- Opening Delimiter -

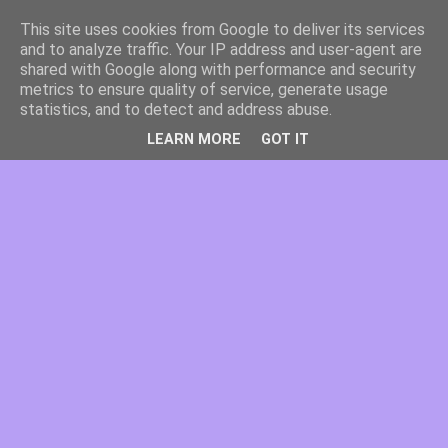
This site uses cookies from Google to deliver its services
and to analyze traffic. Your IP address and user-agent are
shared with Google along with performance and security
metrics to ensure quality of service, generate usage
statistics, and to detect and address abuse.
LEARN MORE
GOT IT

- Closing Delimiter -

Task to carry out :: Repeat each line of the material exactly, and drop any image it carries.

The answer ::
This site uses cookies from Google to deliver its services
and to analyze traffic. Your IP address and user-agent are
shared with Google along with performance and security
metrics to ensure quality of service, generate usage
statistics, and to detect and address abuse.
LEARN MORE
GOT IT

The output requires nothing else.